De acordo com a assessoria de Rubens Tanure, a PM e a Polícia Civil estão prontas a enfrentar qualquer tentativa de desestabilização da ordem na região. O governo, segundo o secretário, não vai permitir qualquer tipo de conflito na área rural do Paraná. A Secretaria da Segurança, por determinação de Tanure, entende que a contratação de seguranças por fazendeiros não é crime, mas tomará providências legais se ficar caracterizada formação de quadrilha ou de milícia particular.

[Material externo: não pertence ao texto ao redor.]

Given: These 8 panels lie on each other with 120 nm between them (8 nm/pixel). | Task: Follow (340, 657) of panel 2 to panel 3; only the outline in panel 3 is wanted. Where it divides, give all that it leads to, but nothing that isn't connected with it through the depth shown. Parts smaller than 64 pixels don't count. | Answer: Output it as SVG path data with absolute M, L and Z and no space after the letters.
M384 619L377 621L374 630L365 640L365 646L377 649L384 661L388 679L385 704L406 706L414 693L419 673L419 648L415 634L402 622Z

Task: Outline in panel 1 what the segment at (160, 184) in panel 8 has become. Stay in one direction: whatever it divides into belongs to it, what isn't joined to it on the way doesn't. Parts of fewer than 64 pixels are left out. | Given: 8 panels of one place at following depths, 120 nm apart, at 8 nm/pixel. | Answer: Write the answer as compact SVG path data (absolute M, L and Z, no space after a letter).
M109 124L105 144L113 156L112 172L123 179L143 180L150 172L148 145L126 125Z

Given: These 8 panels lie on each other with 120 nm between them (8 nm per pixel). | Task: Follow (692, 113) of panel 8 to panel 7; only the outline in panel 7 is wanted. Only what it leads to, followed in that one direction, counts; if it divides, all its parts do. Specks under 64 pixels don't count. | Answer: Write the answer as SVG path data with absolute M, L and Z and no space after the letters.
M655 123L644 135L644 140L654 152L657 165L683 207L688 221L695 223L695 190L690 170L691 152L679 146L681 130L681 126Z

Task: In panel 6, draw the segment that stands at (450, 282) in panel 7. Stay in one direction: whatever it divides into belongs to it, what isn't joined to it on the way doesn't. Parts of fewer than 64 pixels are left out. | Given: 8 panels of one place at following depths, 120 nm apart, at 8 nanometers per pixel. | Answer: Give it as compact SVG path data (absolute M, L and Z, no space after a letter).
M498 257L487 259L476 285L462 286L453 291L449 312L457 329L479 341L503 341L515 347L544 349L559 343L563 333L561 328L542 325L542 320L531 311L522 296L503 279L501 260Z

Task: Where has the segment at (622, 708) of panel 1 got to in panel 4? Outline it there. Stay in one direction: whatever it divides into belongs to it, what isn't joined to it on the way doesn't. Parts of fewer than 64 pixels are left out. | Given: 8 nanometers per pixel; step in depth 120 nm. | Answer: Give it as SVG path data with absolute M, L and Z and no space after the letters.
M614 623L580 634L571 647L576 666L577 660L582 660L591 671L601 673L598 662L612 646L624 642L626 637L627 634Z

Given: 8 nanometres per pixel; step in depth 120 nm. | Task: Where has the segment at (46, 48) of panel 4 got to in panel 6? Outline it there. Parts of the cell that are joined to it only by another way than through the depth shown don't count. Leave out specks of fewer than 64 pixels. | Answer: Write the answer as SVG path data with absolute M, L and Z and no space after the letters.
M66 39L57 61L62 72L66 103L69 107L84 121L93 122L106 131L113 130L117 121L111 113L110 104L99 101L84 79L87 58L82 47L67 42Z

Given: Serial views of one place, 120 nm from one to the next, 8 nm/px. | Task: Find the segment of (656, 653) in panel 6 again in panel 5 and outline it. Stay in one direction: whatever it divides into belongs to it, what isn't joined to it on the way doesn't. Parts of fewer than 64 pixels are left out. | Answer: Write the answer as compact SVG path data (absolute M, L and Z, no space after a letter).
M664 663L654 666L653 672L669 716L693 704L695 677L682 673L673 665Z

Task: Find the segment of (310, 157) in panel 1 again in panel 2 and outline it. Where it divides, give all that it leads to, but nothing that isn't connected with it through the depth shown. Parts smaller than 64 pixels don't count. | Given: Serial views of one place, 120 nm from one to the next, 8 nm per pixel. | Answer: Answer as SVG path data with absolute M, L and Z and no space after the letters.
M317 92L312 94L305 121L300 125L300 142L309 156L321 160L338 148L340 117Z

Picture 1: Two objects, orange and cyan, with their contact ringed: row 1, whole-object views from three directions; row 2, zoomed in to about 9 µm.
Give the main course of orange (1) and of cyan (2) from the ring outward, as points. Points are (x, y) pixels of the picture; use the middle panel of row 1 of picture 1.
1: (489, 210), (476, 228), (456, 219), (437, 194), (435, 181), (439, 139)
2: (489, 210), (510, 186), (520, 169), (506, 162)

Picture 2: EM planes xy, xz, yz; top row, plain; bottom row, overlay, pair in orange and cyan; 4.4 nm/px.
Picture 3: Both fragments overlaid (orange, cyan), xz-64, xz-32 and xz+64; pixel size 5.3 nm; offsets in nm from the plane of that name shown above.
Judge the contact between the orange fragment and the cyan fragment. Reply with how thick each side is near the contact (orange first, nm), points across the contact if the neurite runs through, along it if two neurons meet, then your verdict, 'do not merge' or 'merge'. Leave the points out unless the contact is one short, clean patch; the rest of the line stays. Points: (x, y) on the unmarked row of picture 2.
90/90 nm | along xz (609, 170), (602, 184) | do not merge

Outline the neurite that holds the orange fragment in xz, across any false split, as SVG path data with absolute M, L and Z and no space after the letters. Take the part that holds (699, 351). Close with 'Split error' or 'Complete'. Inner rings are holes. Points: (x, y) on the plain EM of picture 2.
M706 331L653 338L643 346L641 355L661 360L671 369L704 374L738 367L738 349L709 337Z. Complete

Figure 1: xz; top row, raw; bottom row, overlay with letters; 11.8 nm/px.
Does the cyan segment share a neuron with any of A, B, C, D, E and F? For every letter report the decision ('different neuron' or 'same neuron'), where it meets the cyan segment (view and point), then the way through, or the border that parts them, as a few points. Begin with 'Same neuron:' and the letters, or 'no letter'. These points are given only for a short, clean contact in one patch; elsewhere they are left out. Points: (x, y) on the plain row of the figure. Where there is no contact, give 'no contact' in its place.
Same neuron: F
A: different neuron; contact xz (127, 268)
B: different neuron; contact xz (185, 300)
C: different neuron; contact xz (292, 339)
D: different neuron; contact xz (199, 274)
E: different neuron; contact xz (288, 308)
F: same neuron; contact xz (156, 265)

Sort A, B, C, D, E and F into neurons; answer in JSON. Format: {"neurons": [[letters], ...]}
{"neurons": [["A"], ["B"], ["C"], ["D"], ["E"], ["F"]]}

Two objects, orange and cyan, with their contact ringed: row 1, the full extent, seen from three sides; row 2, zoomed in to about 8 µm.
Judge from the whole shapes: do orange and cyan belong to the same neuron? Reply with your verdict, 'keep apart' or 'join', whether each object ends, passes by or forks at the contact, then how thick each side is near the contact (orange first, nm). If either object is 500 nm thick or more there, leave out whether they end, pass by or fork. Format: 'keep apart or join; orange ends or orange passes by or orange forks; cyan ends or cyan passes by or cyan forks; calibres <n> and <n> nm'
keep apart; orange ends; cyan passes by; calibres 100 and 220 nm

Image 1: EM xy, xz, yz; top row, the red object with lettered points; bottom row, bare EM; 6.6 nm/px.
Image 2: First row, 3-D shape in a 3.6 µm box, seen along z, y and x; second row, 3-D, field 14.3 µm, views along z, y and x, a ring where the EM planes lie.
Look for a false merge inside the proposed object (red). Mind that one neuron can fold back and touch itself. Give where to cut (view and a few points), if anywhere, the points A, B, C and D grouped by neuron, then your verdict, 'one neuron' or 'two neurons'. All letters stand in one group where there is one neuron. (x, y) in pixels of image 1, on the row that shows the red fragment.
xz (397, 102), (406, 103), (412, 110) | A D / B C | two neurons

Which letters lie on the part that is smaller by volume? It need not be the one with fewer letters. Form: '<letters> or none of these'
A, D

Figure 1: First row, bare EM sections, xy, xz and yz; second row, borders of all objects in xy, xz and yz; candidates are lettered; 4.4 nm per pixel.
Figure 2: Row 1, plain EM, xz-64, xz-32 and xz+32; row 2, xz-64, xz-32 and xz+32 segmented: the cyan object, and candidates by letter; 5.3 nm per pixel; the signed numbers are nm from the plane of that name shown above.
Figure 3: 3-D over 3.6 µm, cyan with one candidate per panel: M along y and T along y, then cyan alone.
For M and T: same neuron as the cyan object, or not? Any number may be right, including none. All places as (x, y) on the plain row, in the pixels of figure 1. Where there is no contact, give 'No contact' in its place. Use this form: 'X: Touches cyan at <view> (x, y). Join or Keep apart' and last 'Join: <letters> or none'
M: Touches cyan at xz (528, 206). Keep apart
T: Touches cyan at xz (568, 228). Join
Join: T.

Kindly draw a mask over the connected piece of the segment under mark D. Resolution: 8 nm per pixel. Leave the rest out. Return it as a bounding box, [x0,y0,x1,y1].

A Secretaria vai desmantelar (as quadrilhas ou milícias) e indiciar os fazendeiros, informou a assessoria.
Números oficiais apontam a existência de 54 áreas invadidas no Paraná. São 33 pedidos de reintegração de posse determinados pela Justiça, mas 15 já têm decreto de desapropriação e há algumas áreas sub judice. Segundo a Secretaria da Segurança, há ainda algumas áreas ocupadas que são objeto de negociação entre proprietários, Incra, Secretaria de Assuntos Fundiários e MST.
Segundo a União Democrática Ruralista (UDR), existem 84 fazendas invadidas no Paraná, das quais 62 estão sob ordem liminar de reintegração de posse. Os proprietários rurais também defendem a extinção do Instituto Nacional de Colonização e Reforma Agrária (Incra). Para os ruralistas, a reforma agrária deve ser municipalizada.